As
I have discussed in previous blog posts, non-experimental data, such as
transcribed oral texts, is an excellent source of syntactic data.
In
this blog post, I outline some of the factors that affect the rate of
transcription of recorded oral texts when doing syntactic fieldwork. If anybody
knows of relevant literature on this topic, please let me know. A systematic
survey amongst fieldworkers would probably be useful in helping to understand
the process, and maybe to help make it more efficient.
Certainly,
the advent of tools like digital recorders, Praat, ELAN and FLEx has increased
the speed at which it is possible to process oral texts. I can recall the days not
that long ago (the early nineties) when I would transcribe a text by pressing
the rewind button over and over. As far as I know, there were no digital
recorders at that point, or at least none that I had access to. And therefore,
I also did not have the benefit of using Praat to see the actual waveform while
transcribing.
How
long does transcription take exactly, and what are the factors influencing how
long it takes? My answer is that in ideal circumstances, the rate of
transcription will be around 40 to 1 (40 minutes of transcription for one
minute of recording). In this blog post, I will explain my answer.
For
concreteness, I am assuming that the linguist is working with ELAN, and is
transcribing the recording into either IPA or an orthography. I assume that the
linguist is also translating (but not glossing) the text. Glossing would add more time, and is more efficient in FLEx (than in ELAN). In my calculations
of rate of transcription, I put aside here the time it takes to set up the
project in ELAN. The linguist needs to have the video and audio file ready (or
to prepare them in Adobe Premier Pro CC, or a similar program). They need to
load the files into ELAN and create the tier types and tiers. All this takes
time (e.g., 5-15 minutes, depending on what exactly needs to be done).
My
process for transcription is as follows:
a. Segment the recording in ELAN.
On
many occasions the boundaries have to be redone during transcription (adjusting
boundaries, merging segments, dividing segments).
b. Listen to an individual segment.
Usually,
we listen to the segment two or three times just to get going. I also focus in
on any unclear parts of the segment and play them a few times.
c. Transcribe the segment into IPA
If
I have any problems with transcription, I ask the native speaker consultant for
help. They can help me identify a word, or repeat part or all of the segment.
d.
Translate the segment into Setswana.
This
is the job of the native speaker consultant, who speaks both Sasi and Setswana
fluently. The translation is then written down by the translator. I check to
see if there are any egregious errors in the Setswana translation. The most
frequently occurring problem is that the consultant will often not translate
the segment, but rather explain it in some way.

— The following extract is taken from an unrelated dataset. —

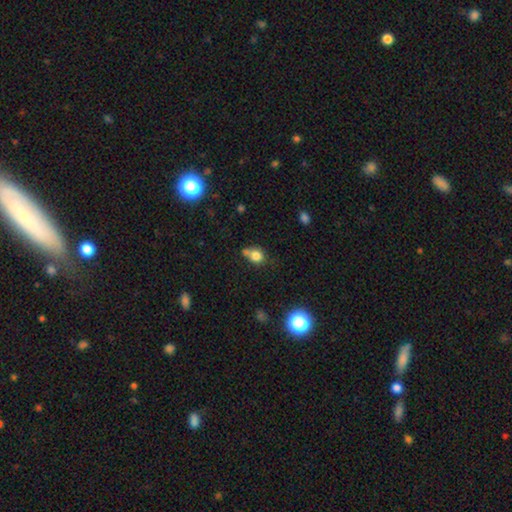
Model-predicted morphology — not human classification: The model was most divided on "merging": none: 47%, merger: 28%, minor disturbance: 18%, major disturbance: 6%. More confident: smooth or featured — smooth (79%); how rounded — round (73%).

e. Translate the segment into English.
This
is the job of the translator. I check to see if all three (the Sasi
transcription, the Setswana translation and the English translation) match.
Sometimes getting them to match takes a bit adjustment.
f.
Repeat b-e until finished with
the recording.
As
an example, I made a recording in Sasi of how to make local beer. The recording
lasted 1 minute and 35 seconds and took me about an hour and a half to
transcribe and translate (no glossing). So that is a ratio of approximately 60
to 1. The entire text has 32 sentences. The transcription and translation of
this particular text were relatively easy from my point of view. The speaker
spoke in a clear fashion on a clearly delimited topic (with known vocabulary).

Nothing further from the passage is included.